Ao abordarmos o slam, nesse horizonte e perspectiva, percebemos que o movimento estético se realiza nas fronteiras e que, em sua singular unicidade, os participantes enunciam ao se engajarem em práticas poéticas translíngues, vivenciando a assemblagem como acontecimento do existir, este repertoriado e tonalizado de forma única e eticamente responsável.

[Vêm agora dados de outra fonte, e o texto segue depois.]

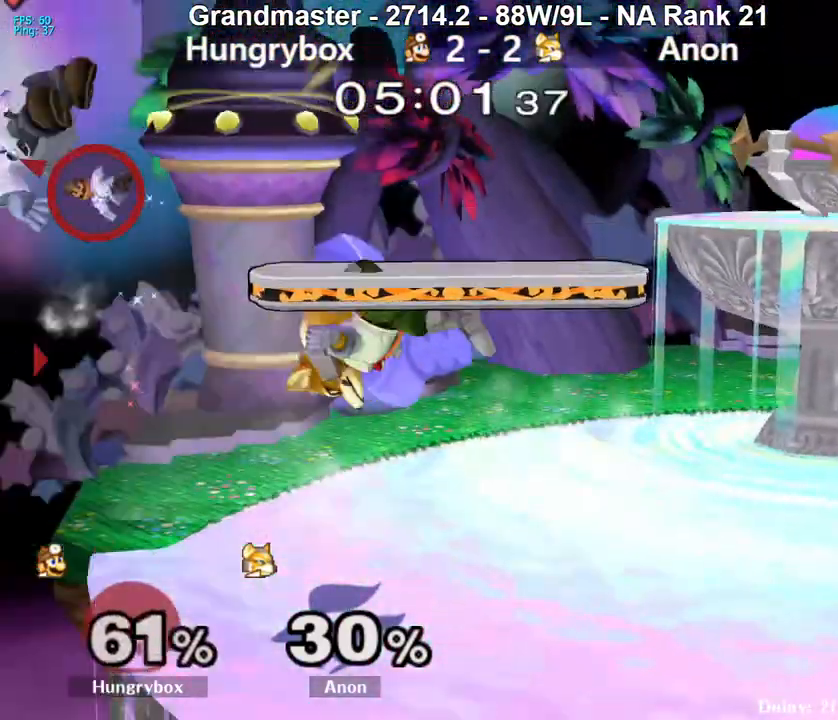
{"buttons": [], "left_stick": "right", "right_stick": "center", "events": [[17, "left_stick", "down-right"], [67, "left_stick", "right"]]}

O slam, como uma prática translíngue e poético-literária, realiza-se, portanto, “(...) do lugar único de minha participação do existir, o tempo e o espaço são individuados e incorporados como momentos de uma unicidade concreta e valorada” (BAKHTIN, 2017, p. 121). Com base na arquitetônica potente desses letramentos literários como experiência do existir-como-evento, que implode limites rigidamente impostos, em favor da existência na porosidade das fronteiras (imaginadas e imagináveis), percebemos ecos bakhtinianos acerca de um sujeito concreto e único que, constituído pelo agir dialógico, responsível e responsável, abre possibilidades para a transformação, de si próprio e do mundo, por meio de seu ato. Nas palavras de Ponzio (2019, p. 21),

Inevitavelmente é no mundo vivido como singularidade, no mundo da vivência única, que cada um se encontra quando conhece, pensa, atua e decide; é daqui que participa do mundo em que a vida é transformada em objeto e situa a identidade sexual, étnica, nacional, profissional, de status social, em um setor determinado do trabalho, da cultura, da geografia política etc (PONZIO, 2019, p. 21).

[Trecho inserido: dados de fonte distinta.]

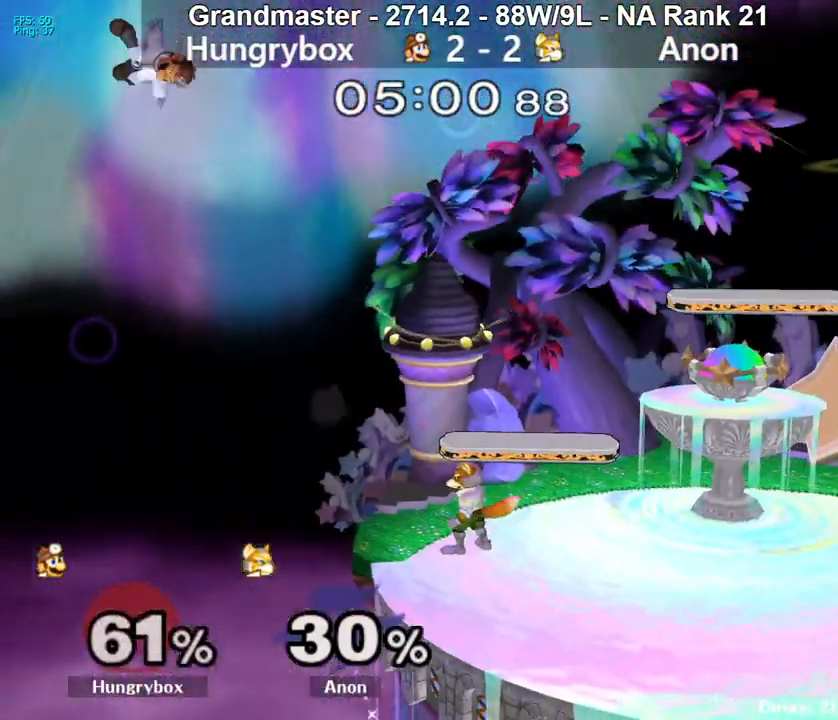
{"buttons": [], "left_stick": "right", "right_stick": "center", "events": []}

Situado no campo escolar, o slam, nessa perspectiva, implode limites hegemonicamente impostos entre a vida vivida e o mundo da teoria. Os letramentos literários, nessa ótica, integram o repertório do sujeito-estudante, de forma situada e singularizada. O caráter libertário e decolonial dessas práticas, translíngues por natureza, ressignificam também a ideia de educação (linguística), permitindo que esta seja vivenciada a partir de um cronotopo educacional marcado por uma agência coletiva e por uma ética comunal, interessada na transformação de realidades (ROCHA; MEGALE, 2021ROCHA, C. H., MACIEL, R. F. (2015). Ensino de língua estrangeira como prática translíngue: articulações com teorias bakhtinianas. D.E.L.T.A., 31 (2), 411-445. DOI: https://doi.org/10.1590/0102-4450437081883001191.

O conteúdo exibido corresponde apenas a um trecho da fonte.